Task directions →
Go over the material below and report every line that contains the word "center".

Task input →
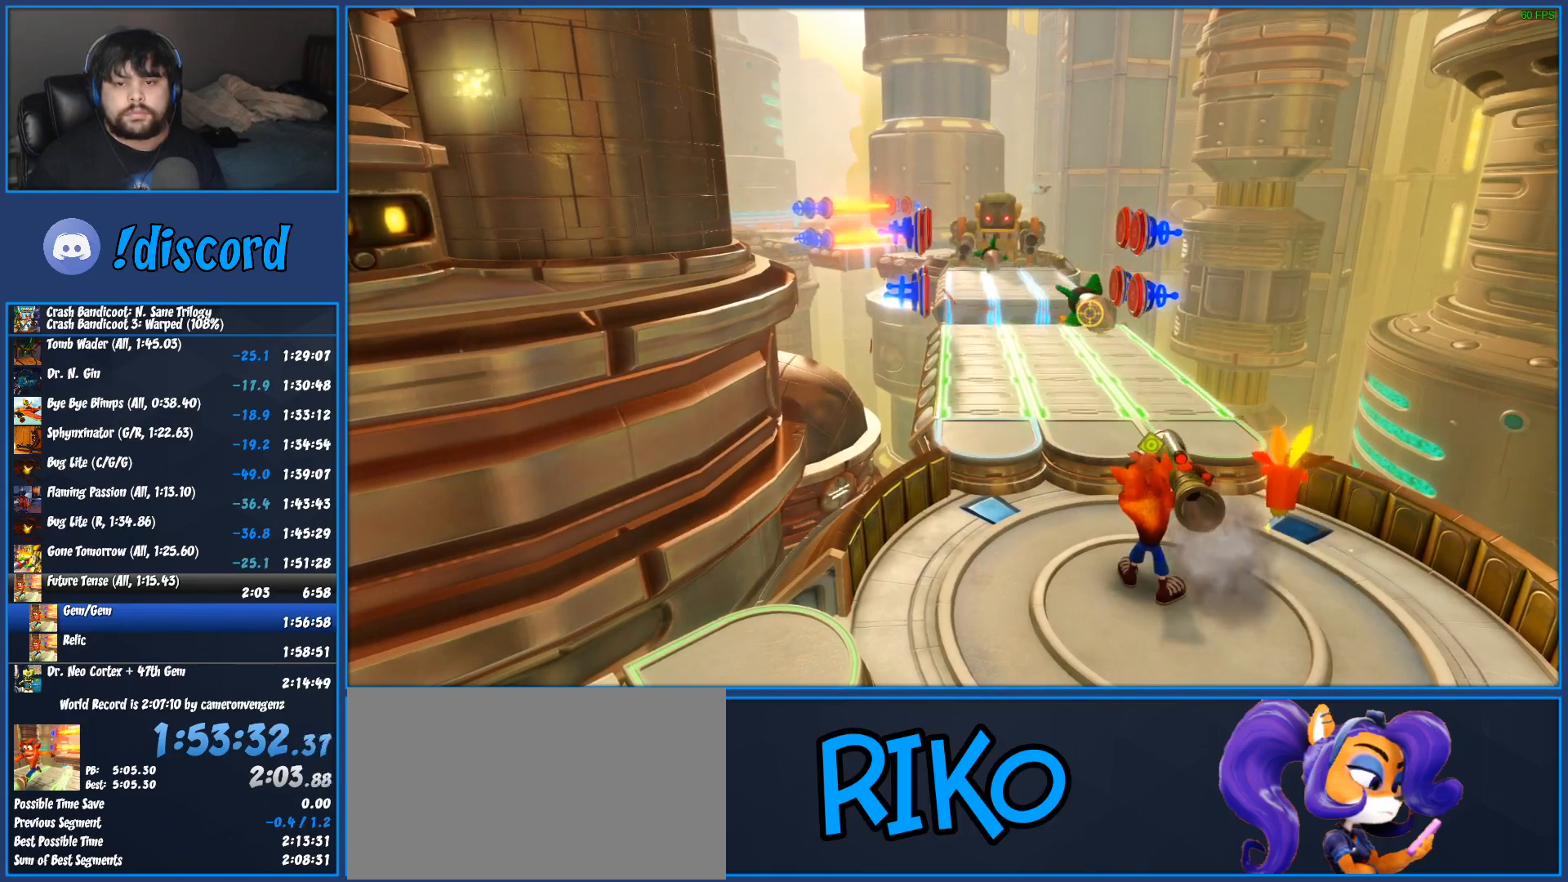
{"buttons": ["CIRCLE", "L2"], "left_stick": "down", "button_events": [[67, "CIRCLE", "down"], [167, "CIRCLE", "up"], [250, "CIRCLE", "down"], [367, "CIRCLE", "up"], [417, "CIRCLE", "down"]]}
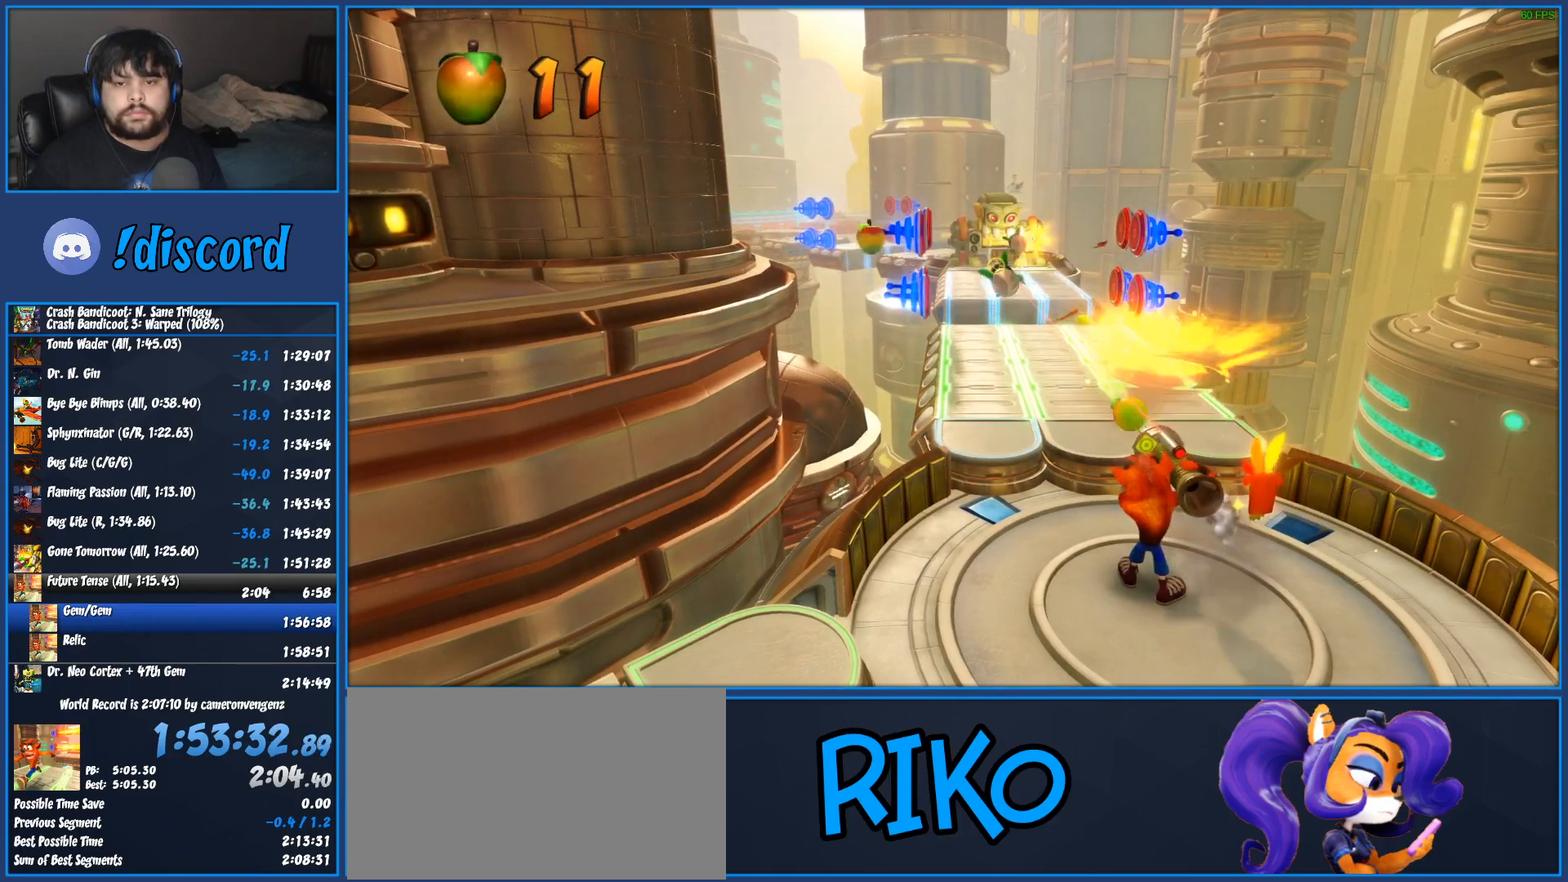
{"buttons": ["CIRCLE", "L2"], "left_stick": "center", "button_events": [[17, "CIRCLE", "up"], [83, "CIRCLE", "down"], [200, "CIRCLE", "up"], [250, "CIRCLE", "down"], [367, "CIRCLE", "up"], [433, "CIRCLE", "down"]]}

...

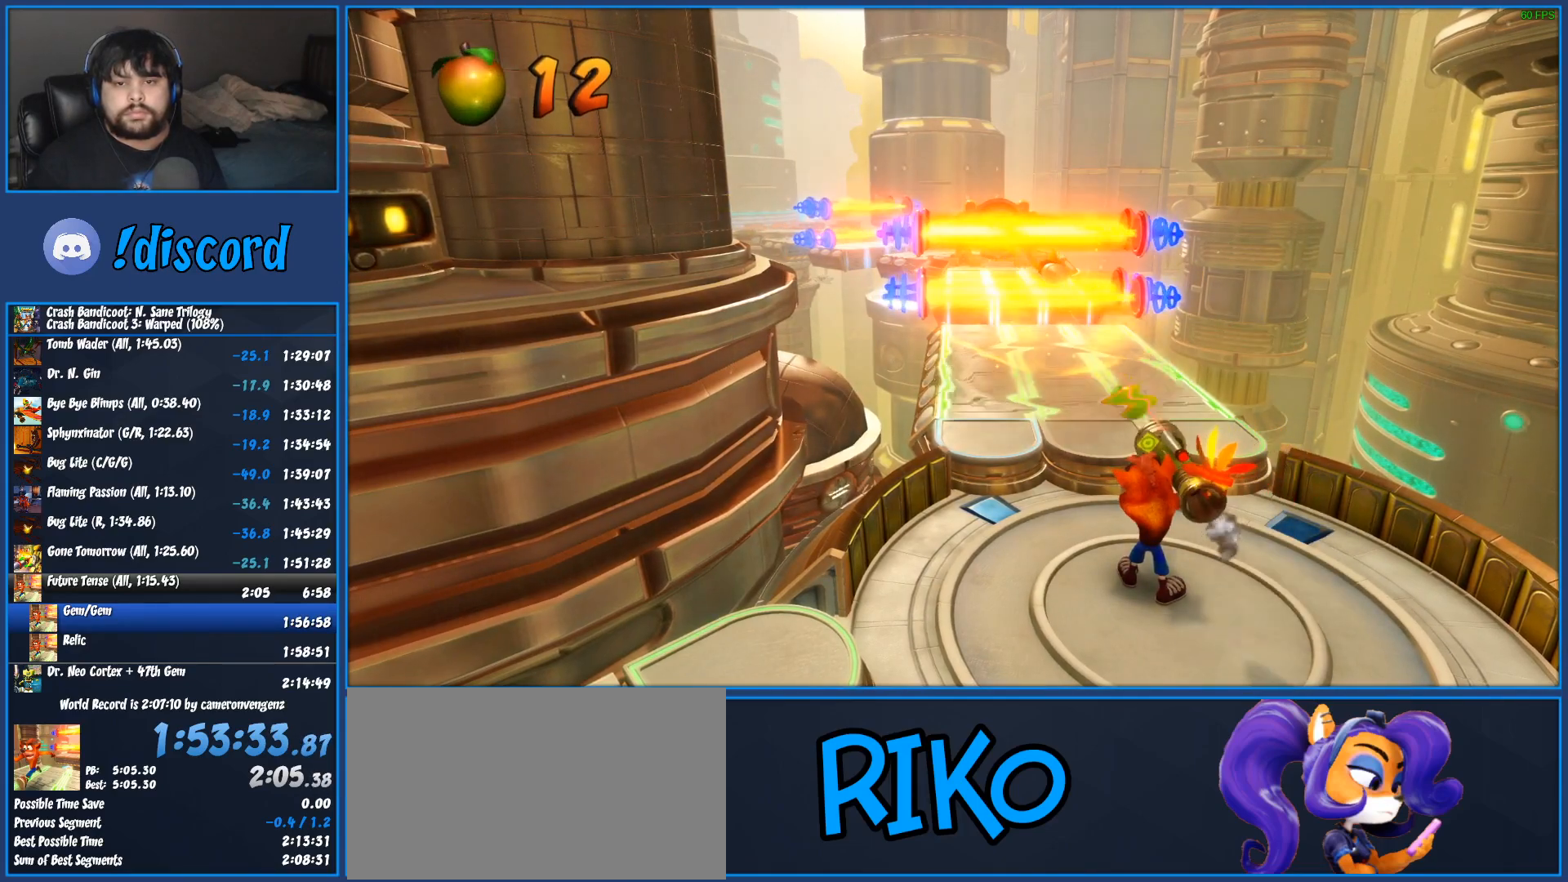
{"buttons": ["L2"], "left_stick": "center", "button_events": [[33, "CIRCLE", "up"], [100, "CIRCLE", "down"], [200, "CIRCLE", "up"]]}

Output of the task →
{"buttons": ["CIRCLE", "L2"], "left_stick": "center", "button_events": [[17, "CIRCLE", "up"], [83, "CIRCLE", "down"], [200, "CIRCLE", "up"], [250, "CIRCLE", "down"], [367, "CIRCLE", "up"], [433, "CIRCLE", "down"]]}
{"buttons": ["L2"], "left_stick": "center", "button_events": [[33, "CIRCLE", "up"], [100, "CIRCLE", "down"], [200, "CIRCLE", "up"]]}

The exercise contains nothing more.